Somewhere beneath the rambling town of Khan Yunis, Yahya Sinwar, the murderous leader of Hamas in Gaza, is awaiting his fate. The terrorist leader, who orchestrated the October 7 atrocity and the deaths of 1,200 innocent Israelis, knows that his days are numbered.
Either the sixty-one-year-old Palestinian will die from the impact of a 500-pound satellite-guided Joint Direct Attack Munition bomb exploding above the fetid hole in which he is hiding or his life will end in a hail of bullets fired by Israeli commandos, with orders to kill and not capture the Hamas leader.
While Sinwar’s death, when it comes, should be rightly celebrated, his demise will also provide the Israeli government with a useful “off-ramp” out of the conflict.
Prime Minister Benjamin Netanyahu promised the Israeli people in the wake of the terrorist attacks that he would destroy Hamas. That was always going to be a tall order. After all, how do you destroy an idea, apart from annihilating everyone who believes in it? Even then such a plan probably wouldn’t succeed.
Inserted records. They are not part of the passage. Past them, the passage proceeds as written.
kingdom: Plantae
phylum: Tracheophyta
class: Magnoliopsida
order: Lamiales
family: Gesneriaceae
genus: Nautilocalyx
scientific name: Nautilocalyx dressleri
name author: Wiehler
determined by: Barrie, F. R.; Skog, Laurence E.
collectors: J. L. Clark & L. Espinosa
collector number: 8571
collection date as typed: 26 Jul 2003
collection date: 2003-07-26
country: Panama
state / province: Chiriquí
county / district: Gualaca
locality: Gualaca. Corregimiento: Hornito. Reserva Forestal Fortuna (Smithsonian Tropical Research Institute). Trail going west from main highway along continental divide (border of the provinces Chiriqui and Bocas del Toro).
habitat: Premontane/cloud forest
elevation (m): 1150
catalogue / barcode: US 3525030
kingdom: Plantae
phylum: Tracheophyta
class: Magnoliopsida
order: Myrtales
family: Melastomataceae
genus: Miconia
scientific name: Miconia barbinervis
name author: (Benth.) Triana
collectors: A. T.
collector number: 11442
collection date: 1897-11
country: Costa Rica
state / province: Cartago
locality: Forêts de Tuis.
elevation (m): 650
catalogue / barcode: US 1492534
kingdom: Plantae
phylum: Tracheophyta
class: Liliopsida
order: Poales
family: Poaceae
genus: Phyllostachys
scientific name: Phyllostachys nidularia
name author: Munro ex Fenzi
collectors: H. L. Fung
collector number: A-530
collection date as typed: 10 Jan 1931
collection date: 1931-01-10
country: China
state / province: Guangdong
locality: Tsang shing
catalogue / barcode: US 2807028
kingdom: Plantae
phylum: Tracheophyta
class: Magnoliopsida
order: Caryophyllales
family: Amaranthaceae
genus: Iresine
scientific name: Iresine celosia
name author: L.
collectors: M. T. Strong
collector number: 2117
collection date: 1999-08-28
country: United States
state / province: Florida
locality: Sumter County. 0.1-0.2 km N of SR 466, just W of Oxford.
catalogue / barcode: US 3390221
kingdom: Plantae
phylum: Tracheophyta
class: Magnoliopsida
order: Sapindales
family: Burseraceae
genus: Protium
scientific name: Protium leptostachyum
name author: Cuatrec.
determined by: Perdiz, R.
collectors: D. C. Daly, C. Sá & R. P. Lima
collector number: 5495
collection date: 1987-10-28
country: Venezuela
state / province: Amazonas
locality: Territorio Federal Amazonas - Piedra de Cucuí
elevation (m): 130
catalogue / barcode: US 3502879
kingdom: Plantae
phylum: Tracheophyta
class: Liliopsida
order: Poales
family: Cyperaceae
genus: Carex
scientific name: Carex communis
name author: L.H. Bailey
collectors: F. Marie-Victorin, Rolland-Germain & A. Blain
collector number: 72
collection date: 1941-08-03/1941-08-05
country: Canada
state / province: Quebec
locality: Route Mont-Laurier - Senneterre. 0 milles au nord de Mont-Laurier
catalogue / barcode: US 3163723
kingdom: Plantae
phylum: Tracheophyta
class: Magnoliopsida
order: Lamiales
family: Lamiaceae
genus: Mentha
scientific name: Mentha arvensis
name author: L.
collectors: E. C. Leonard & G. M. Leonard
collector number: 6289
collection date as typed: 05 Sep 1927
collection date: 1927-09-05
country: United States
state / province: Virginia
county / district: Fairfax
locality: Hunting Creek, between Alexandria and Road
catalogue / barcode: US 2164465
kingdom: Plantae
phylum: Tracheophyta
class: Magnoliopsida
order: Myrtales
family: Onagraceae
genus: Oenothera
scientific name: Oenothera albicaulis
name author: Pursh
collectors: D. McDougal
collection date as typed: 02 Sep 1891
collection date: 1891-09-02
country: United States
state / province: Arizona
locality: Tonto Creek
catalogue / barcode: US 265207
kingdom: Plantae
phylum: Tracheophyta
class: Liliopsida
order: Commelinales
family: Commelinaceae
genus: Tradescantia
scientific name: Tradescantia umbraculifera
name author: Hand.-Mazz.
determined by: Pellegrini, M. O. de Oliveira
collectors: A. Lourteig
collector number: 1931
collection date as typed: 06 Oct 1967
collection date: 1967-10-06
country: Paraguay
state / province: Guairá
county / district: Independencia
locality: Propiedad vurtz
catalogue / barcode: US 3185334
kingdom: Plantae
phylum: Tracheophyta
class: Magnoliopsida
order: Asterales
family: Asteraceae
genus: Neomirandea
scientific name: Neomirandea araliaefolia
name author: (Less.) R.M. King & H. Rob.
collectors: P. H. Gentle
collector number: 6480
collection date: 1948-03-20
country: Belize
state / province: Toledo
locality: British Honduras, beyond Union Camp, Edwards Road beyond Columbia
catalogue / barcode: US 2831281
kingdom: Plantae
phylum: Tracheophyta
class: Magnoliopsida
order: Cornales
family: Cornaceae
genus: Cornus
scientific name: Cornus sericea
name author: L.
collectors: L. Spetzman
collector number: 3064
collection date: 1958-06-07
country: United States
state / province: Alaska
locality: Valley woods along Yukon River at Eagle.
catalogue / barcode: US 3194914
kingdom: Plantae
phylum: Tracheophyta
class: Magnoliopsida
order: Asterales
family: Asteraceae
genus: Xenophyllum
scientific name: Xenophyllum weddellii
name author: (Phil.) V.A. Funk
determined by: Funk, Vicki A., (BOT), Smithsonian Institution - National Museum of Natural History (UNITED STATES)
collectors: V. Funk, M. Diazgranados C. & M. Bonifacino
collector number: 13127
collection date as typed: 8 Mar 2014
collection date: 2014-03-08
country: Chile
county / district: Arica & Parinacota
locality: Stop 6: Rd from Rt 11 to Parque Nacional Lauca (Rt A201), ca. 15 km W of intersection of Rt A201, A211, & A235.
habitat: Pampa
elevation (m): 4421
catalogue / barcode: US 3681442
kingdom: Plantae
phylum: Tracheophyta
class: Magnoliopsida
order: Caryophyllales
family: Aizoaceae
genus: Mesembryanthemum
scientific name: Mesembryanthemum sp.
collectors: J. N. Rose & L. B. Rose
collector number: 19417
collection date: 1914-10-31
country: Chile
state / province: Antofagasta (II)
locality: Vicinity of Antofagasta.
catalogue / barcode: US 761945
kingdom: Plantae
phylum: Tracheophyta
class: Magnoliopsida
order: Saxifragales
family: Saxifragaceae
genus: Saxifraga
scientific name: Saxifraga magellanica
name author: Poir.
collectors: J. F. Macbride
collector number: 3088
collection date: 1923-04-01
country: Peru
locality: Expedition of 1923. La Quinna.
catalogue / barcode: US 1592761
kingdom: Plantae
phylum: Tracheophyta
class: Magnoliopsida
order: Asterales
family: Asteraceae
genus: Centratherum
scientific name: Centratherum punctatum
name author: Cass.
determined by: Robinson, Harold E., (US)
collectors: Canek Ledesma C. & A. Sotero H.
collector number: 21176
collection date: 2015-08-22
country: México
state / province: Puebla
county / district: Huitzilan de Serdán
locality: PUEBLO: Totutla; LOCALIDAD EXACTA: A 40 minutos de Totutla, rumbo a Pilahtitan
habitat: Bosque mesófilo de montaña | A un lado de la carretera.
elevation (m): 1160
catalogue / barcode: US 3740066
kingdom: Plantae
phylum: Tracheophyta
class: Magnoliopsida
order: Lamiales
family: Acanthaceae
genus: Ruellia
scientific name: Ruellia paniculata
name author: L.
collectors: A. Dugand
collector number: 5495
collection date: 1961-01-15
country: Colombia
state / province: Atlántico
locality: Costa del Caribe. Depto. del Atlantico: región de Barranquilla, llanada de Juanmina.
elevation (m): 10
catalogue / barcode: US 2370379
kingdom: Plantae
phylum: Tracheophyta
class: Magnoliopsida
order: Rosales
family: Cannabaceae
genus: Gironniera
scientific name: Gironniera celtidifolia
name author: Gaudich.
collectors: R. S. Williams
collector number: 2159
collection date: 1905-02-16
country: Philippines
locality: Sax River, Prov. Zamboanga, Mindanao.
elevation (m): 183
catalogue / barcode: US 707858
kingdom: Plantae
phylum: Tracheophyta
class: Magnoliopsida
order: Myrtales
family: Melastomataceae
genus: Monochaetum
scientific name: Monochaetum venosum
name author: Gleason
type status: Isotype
Sinwar’s death should be seen as a useful substitute and could be used to lay the foundations for a longer ceasefire, where one of the central conditions should be the freeing of all of the remaining 130 hostages, along with how Gaza will be administered in the future.
Clearly Israel will have to negotiate with the Palestinians over Gaza’s future and who will control the territory at some stage, unless Netanyahu intends to occupy the region indefinitely.
Back in 2001, after the 9/11 attacks on the World Trade Center and the Pentagon Building in Washington, Britain joined the US in sending special forces into Afghanistan with the aim of killing Osama bin Laden, al-Qaeda’s Saudi-born leader.
While there was great support for that military operation among western democracies, the late Admiral Sir Michael Boyce, then British Chief of the Defence Staff, warned that it was far easier to start a war than to end one. His comments were treated somewhat sniffily by Tony Blair’s Labour government at the time. But the UK remained in Afghanistan for the next twenty years. The two conflicts, Afghanistan and Gaza, are obviously different but Admiral Boyce’s warning remains relevant.
Israel has every right to carry on its war against Hamas but Netanyahu’s war cabinet must also realize that time is running out if it wants to keep the US onside.
At a recent meeting in Israel last week, secretary of state Anthony Blinken made it clear that Israel would have until early January to complete its ground operation against Hamas.
According to sources who were present, Blinken stressed to Israeli officials that the US continued to support their campaign to destroy the terrorist group’s military capabilities in Gaza. However, because of the heavy death toll President Biden expected the war to end three months after it began.
During a press conference with Britain’s new foreign secretary, former prime minister David Cameron, in Washington last Thursday evening, Blinken was asked how much longer the war could go on. “We strongly support Israel’s efforts to ensure that it can effectively defend itself,” he said.
“In conversations with the Israelis we talk about how long this campaign will take and also how it will be prosecuted. These are decisions for Israel.”
But senior Israeli Defense Forces officials are said to privately admit that the latest stage of the conflict, the attack on the city of Khan Yunis, the largest in southern Gaza, will probably be the war’s final wide-scale ground offensive.
Of course, this does not mean Israel will afterwards agree to a ceasefire, but it may allow for a scaling-down of operations. The Israeli army could then transition to a strategy of smaller raids on Hamas strongholds using targeted mobile forces, rather than the current use of entire armoured divisions occupying parts of the Gaza Strip for weeks.
The IDF estimates that they have killed somewhere between 5,000 to 6,000 terrorists — or a fifth of the number that Hamas claimed it had under arms. That means 25,000 terrorists remain signed up to Israel’s destruction.
But the damage wrought on Hamas’s capability to wage future terrorist attacks should not be underestimated. Many lower-level commanders will have been killed or injured, the group’s command and control structure will be in tatters and much of its weaponry will have been destroyed. Many of the terrorist foot soldiers may also now be more worried about the security of their own families than waging a war which will only end with their own messy death. It is also easy to imagine that while many Palestinians will blame Israel for their suffering now and in the future, others will rightly blame Hamas.
So, Sinwar’s death, when it inevitably comes, will represent a notable win and will offer Israel a way out of the conflict with an achievable end game.